A mãe é que sabe
O recuo do Parlamento em afirmar a superioridade da residência alternada dos filhos em caso de divórcio mostra como o sistema da “mãe é que sabe” continua a ser a mentalidade dominante na sociedade portuguesa. Essa mentalidade prejudica os pais e os filhos e estimula – por parte das mães que ficaram com a tutela – o uso das crianças como instrumentos nesse mundo complicado que são as relações entre pessoas divorciadas, por vezes privando pais e filhos de conseguirem ter um relacionamento próximo do que aquele que a sociedade reserva às mães.
Como já escreveu Bárbara Wong nas páginas deste jornal, “não nos indignamos com as juízas que continuam presas ao preconceito de que mãe é mãe e pai é um acessório”. E os pais continuam a ser, em tantos casos, olhados pela justiça e pela sociedade como “acessórios”. A alteração legislativa não ia obrigar todas as crianças a viverem no sistema de residência alternada – porque há casos onde esse sistema não é a melhor opção para a criança e caberia sempre ao juiz decidir. Mas a instituição da residência alternada como o sistema natural era uma mudança relativamente à supremacia vigente da maternidade sobre a paternidade e abria uma esperança de que as futuras decisões da justiça não menorizassem o papel dos pais. Não foi conseguido. O mais que se conseguiu, depois do PS recuar, foi ficar com um texto de meias tintas que admite a solução “quando corresponder ao superior interesse da criança”.
Ficou assim: “Quando corresponder ao superior interesse da criança e ponderadas todas as circunstâncias relevantes, o tribunal pode determinar a residência alternada do filho com ambos os progenitores, independentemente do mútuo acordo nesse sentido e sem prejuízo de fixação de alimentos”.

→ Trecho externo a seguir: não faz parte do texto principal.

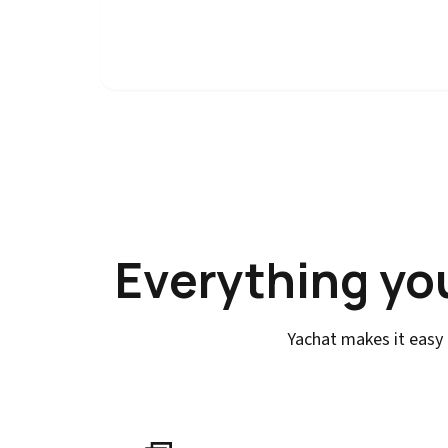
Everything yo
Yachat makes it easy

É evidente que a residência alternada só faz sentido porque é do “superior interesse da criança” continuar a ter dois pais e não se ver privada de um deles, quase sempre o pai. Mas o que a nova lei nos diz é que essa hipótese é quase uma excepção e a mensagem que envia sobre a residência alternada é a da excepcionalidade – em vez da regra que o PS inicialmente admitiu.
Enquanto isto, vamos continuar a assistir à menorização do papel dos pais, a quem é negado, a eles e aos filhos, um direito básico. O de poderem viver normalmente. Não é mais do que isso – é só viver normalmente.